### RECORDED INFORMATION
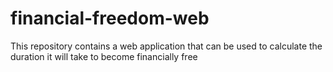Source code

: # financial-freedom-web
This repository contains a web application that can be used to calculate the duration it will take to become financially free
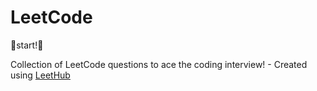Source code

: # LeetCode

🙏start!🙏  

Collection of LeetCode questions to ace the coding interview! - Created using [LeetHub](https://github.com/QasimWani/LeetHub)
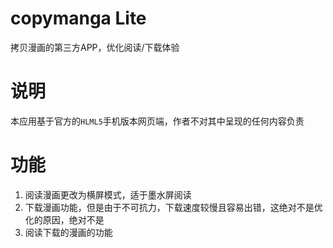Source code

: # copymanga Lite
拷贝漫画的第三方APP，优化阅读/下载体验
# 说明
本应用基于官方的`HLML5`手机版本网页端，作者不对其中呈现的任何内容负责
# 功能
1. 阅读漫画更改为横屏模式，适于墨水屏阅读
2. 下载漫画功能，但是由于不可抗力，下载速度较慢且容易出错，这绝对不是优化的原因，绝对不是
3. 阅读下载的漫画的功能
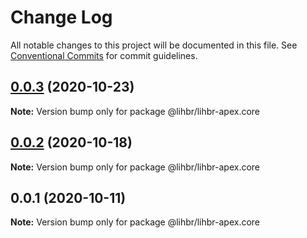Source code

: # Change Log

All notable changes to this project will be documented in this file.
See [Conventional Commits](https://conventionalcommits.org) for commit guidelines.

## [0.0.3](https://github.com/lihbr/lihbr-apex/compare/@lihbr/lihbr-apex.core@0.0.2...@lihbr/lihbr-apex.core@0.0.3) (2020-10-23)

**Note:** Version bump only for package @lihbr/lihbr-apex.core





## [0.0.2](https://github.com/lihbr/lihbr-apex/compare/@lihbr/lihbr-apex.core@0.0.1...@lihbr/lihbr-apex.core@0.0.2) (2020-10-18)

**Note:** Version bump only for package @lihbr/lihbr-apex.core





## 0.0.1 (2020-10-11)

**Note:** Version bump only for package @lihbr/lihbr-apex.core
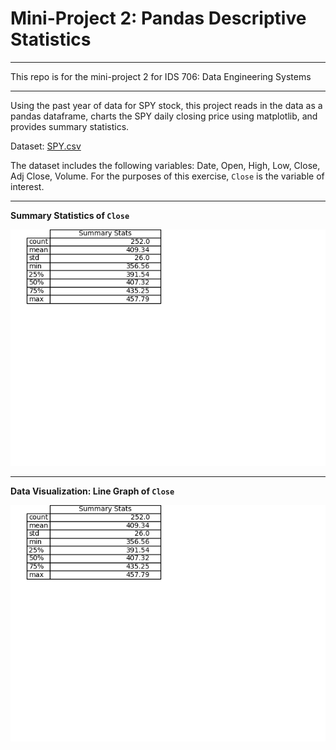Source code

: # Mini-Project 2: Pandas Descriptive Statistics
---
This repo is for the mini-project 2 for IDS 706: Data Engineering Systems

---
Using the past year of data for SPY stock, this project reads in the data as a pandas dataframe, charts the SPY daily closing price using matplotlib, and provides summary statistics.

Dataset: [SPY.csv](/SPY.csv)

The dataset includes the following variables: Date, Open, High, Low, Close, Adj Close, Volume.
For the purposes of this exercise, `Close` is the variable of interest.

---

**Summary Statistics of `Close`**

![my Image](/sumstats.png)

--- 

**Data Visualization: Line Graph of `Close`**

![my Image](/sumstats.png)
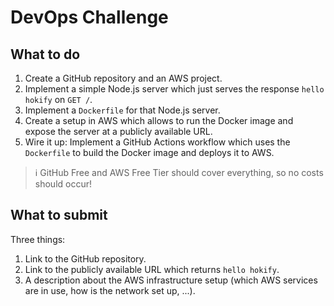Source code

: # DevOps Challenge

## What to do

1. Create a GitHub repository and an AWS project.
1. Implement a simple Node.js server which just serves the response `hello hokify` on `GET /`.
1. Implement a `Dockerfile` for that Node.js server.
1. Create a setup in AWS which allows to run the Docker image and expose the server at a publicly available URL.
1. Wire it up: Implement a GitHub Actions workflow which uses the `Dockerfile` to build the Docker image and deploys it to AWS.

> ℹ️ GitHub Free and AWS Free Tier should cover everything, so no costs should occur!

## What to submit

Three things:

1. Link to the GitHub repository.
1. Link to the publicly available URL which returns `hello hokify`.
1. A description about the AWS infrastructure setup (which AWS services are in use, how is the network set up, ...).
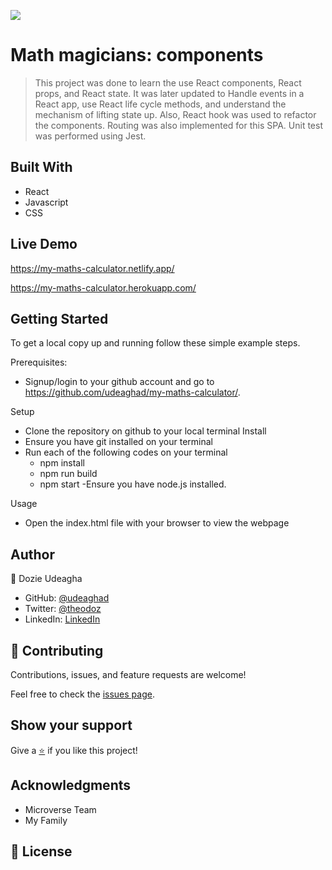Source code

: [![](https://img.shields.io/badge/Microverse-Dozie%20Udeagha-blueviolet)](https://github.com/udeaghad)

# Math magicians: components

>This project was done to learn the use React components, React props, and React state. 
It was later updated to Handle events in a React app, use React life cycle methods, and understand the mechanism of lifting state up. Also, React hook was used to refactor the components. Routing was also implemented for this SPA. Unit test was performed using Jest.

## Built With

- React
- Javascript
- CSS
## Live Demo

https://my-maths-calculator.netlify.app/

https://my-maths-calculator.herokuapp.com/

## Getting Started

To get a local copy up and running follow these simple example steps.


Prerequisites: 
   - Signup/login to your github account and go to https://github.com/udeaghad/my-maths-calculator/.
   
Setup
   - Clone the repository on github to your local terminal
Install
   - Ensure you have git installed on your terminal
   - Run each of the following codes on your terminal
      -  npm install
      -  npm run build
      -  npm start
   -Ensure you have node.js installed.
  
Usage
   - Open the index.html file with your browser to view the webpage

## Author

👤 Dozie Udeagha

- GitHub: [@udeaghad](https://github.com/udeaghad)
- Twitter: [@theodoz](https://twitter.com/theodoz)
- LinkedIn: [LinkedIn](https://www.linkedin.com/in/dozie-udeagha/)

## 🤝 Contributing

Contributions, issues, and feature requests are welcome!

Feel free to check the [issues page](https://github.com/udeaghad/my-maths-calculator/issues).

## Show your support

Give a [⭐️](https://github.com/udeaghad/my-maths-calculator/stargazers) if you like this project!


## Acknowledgments
- Microverse Team
- My Family

## 📝 License

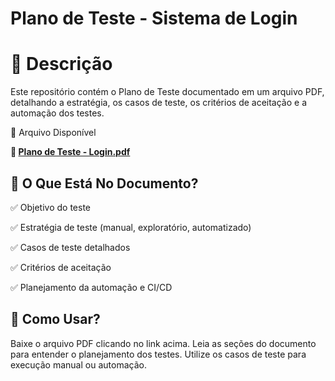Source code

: # Plano de Teste - Sistema de Login

# 📌 Descrição

Este repositório contém o Plano de Teste documentado em um arquivo PDF, detalhando a estratégia, os casos de teste, os critérios de aceitação e a automação dos testes.

📄 Arquivo Disponível

**📌 [Plano de Teste - Login.pdf](planejamentoDeTestesHRM.pdf)**

## 🚀 O Que Está No Documento?


✅ Objetivo do teste

✅ Estratégia de teste (manual, exploratório, automatizado)

✅ Casos de teste detalhados

✅ Critérios de aceitação

✅ Planejamento da automação e CI/CD

## 📂 Como Usar?
Baixe o arquivo PDF clicando no link acima.
Leia as seções do documento para entender o planejamento dos testes.
Utilize os casos de teste para execução manual ou automação.
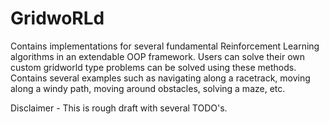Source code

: # GridwoRLd
 Contains implementations for several fundamental Reinforcement Learning algorithms in an extendable OOP framework. 
 Users can solve their own custom gridworld type problems can be solved using these methods. 
 Contains several examples such as navigating along a racetrack, moving along a windy path, moving around obstacles, solving a maze, etc.
 
Disclaimer - This is rough draft with several TODO's.
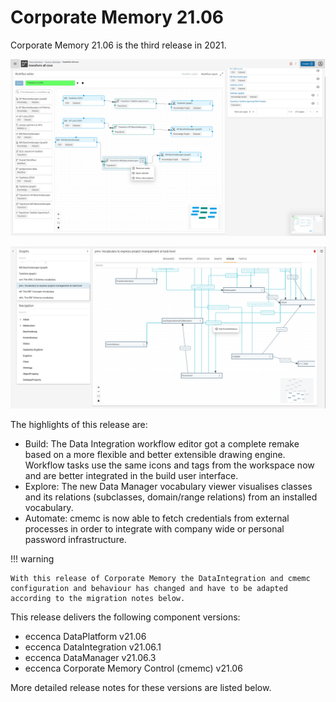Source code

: # Corporate Memory 21.06

Corporate Memory 21.06 is the third release in 2021.


![21.06 Workflow Editor](21.06-WorkflowEditor.png "21.06 Workflow Editor")

![21.06 Vocabulary Viewer](21.06-VocabularyViewer.png "21.06 Vocabulary Viewer")

The highlights of this release are:

- Build: The Data Integration workflow editor got a complete remake based on a more flexible and better extensible drawing engine. Workflow tasks use the same icons and tags from the workspace now and are better integrated in the build user interface.
- Explore: The new Data Manager vocabulary viewer visualises classes and its relations (subclasses, domain/range relations) from an installed vocabulary.
- Automate: cmemc is now able to fetch credentials from external processes in order to integrate with company wide or personal password infrastructure.

!!! warning

    With this release of Corporate Memory the DataIntegration and cmemc configuration and behaviour has changed and have to be adapted according to the migration notes below.

This release delivers the following component versions:

- eccenca DataPlatform v21.06
- eccenca DataIntegration v21.06.1
- eccenca DataManager v21.06.3
- eccenca Corporate Memory Control (cmemc) v21.06

More detailed release notes for these versions are listed below.

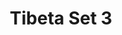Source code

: ---
title: Tibeta Set 3
image_primary: img/TIBETA_01-02-03_Cobre.jpg
description: "TIBETA%20is%20a%20family%20of%20pendant%20lights%20made%20of%20a%20spun%20aluminum%20body.%20It%20is%20available%20in%20three%20different%20sizes%20and%20shapes%20which%20can%20be%20used%20either%A0individually%20or%20in%20groups%20of%20three%20or%20more%20units%20according%20to%20client%u2019s%20needs.%20Tibeta%20includes%20a%20LED%20module%20inside%2C%20which%20provides%20direct%20bottom%20light.%0A%0A%0A%0A"
designer: Christophe Mathieu
image_thumb: img/Tibeta-01_1x1.jpg
href: https://www.bover.es/en/lamp/tibeta-set-3/
tags: 
  - bover
  - Indoor
  - Pendant
  - indoor-lamps
category: indoor-lamps
subtitle: 
manufacturer: Bover
slug: /manufacturers/bover/indoor-lamps/christophe-mathieu-tibeta-set-3
---
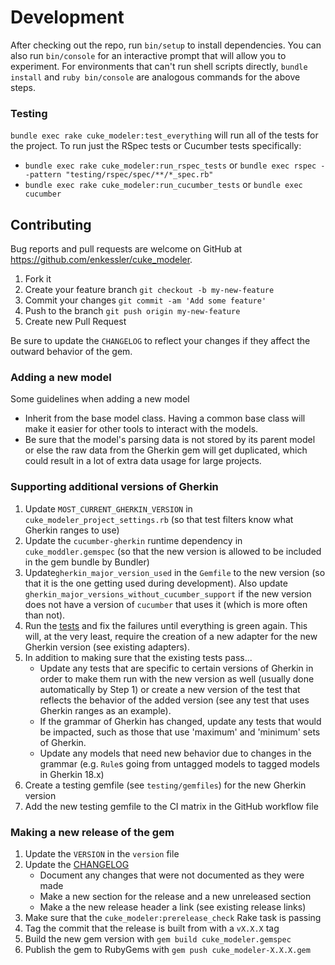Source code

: # Development

After checking out the repo, run `bin/setup` to install dependencies. You can also run `bin/console` for an 
interactive prompt that will allow you to experiment. For environments that can't run shell scripts directly, 
`bundle install` and `ruby bin/console` are analogous commands for the above steps.


### Testing

`bundle exec rake cuke_modeler:test_everything` will run all of the tests for the project. To run just the RSpec tests 
or Cucumber tests specifically:
 - `bundle exec rake cuke_modeler:run_rspec_tests` or
   `bundle exec rspec --pattern "testing/rspec/spec/**/*_spec.rb"`
 - `bundle exec rake cuke_modeler:run_cucumber_tests` or
   `bundle exec cucumber`


## Contributing

Bug reports and pull requests are welcome on GitHub at https://github.com/enkessler/cuke_modeler.

1. Fork it
2. Create your feature branch
   `git checkout -b my-new-feature`
3. Commit your changes
   `git commit -am 'Add some feature'`
4. Push to the branch
   `git push origin my-new-feature`
5. Create new Pull Request

Be sure to update the `CHANGELOG` to reflect your changes if they affect the outward behavior of the gem.

### Adding a new model

Some guidelines when adding a new model
  * Inherit from the base model class. Having a common base class will make it easier for other tools to 
  interact with the models.
  * Be sure that the model's parsing data is not stored by its parent model or else the raw data from the 
  Gherkin gem will get duplicated, which could result in a lot of extra data usage for large projects.
  
### Supporting additional versions of Gherkin
1. Update `MOST_CURRENT_GHERKIN_VERSION` in `cuke_modeler_project_settings.rb` (so that test filters know what 
   Gherkin ranges to use)
2. Update the `cucumber-gherkin` runtime dependency in `cuke_moddler.gemspec` (so that the new version is allowed 
   to be included in the gem bundle by Bundler)
3. Update`gherkin_major_version_used` in the `Gemfile` to the new version (so that it is the one getting used 
   during development). Also update `gherkin_major_versions_without_cucumber_support` if the new version does not have 
   a version of `cucumber` that uses it (which is more often than not).
4. Run the [tests](#testing) and fix the failures until everything is green again. This will, at the very least, 
   require the creation of a new adapter for the new Gherkin version (see existing adapters).
5. In addition to making sure that the existing tests pass...
     - Update any tests that are specific to certain versions of Gherkin in order to make them run with the new version 
       as well (usually done automatically by Step 1) or create a new version of the test that reflects the behavior 
       of the added version (see any test that uses Gherkin ranges as an example).
     - If the grammar of Gherkin has changed, update any tests that would be impacted, such as those that use 'maximum' 
       and 'minimum' sets of Gherkin.
     - Update any models that need new behavior due to changes in the grammar (e.g. `Rule`s going from untagged models to 
       tagged models in Gherkin 18.x)
6. Create a testing gemfile (see `testing/gemfiles`) for the new Gherkin version
7. Add the new testing gemfile to the CI matrix in the GitHub workflow file


### Making a new release of the gem
1. Update the `VERSION` in the `version` file
2. Update the [CHANGELOG](https://github.com/enkessler/cuke_modeler/blob/master/CHANGELOG.md)
    - Document any changes that were not documented as they were made
    - Make a new section for the release and a new unreleased section
    - Make a the new release header a link (see existing release links)
3. Make sure that the `cuke_modeler:prerelease_check` Rake task is passing
4. Tag the commit that the release is built from with a `vX.X.X` tag
5. Build the new gem version with `gem build cuke_modeler.gemspec`
6. Publish the gem to RubyGems with `gem push cuke_modeler-X.X.X.gem`
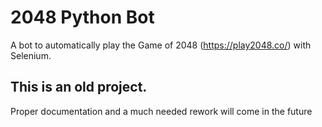 # 2048 Python Bot
 A bot to automatically play the Game of 2048 (https://play2048.co/) with Selenium.
 
 ## This is an old project. 
 Proper documentation and a much needed rework will come in the future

### WHAT TO DO
The expected answer is each line of the records above that includes the string "CHANGELOG".

### RESPONSE
Be sure to update the `CHANGELOG` to reflect your changes if they affect the outward behavior of the gem.
2. Update the [CHANGELOG](https://github.com/enkessler/cuke_modeler/blob/master/CHANGELOG.md)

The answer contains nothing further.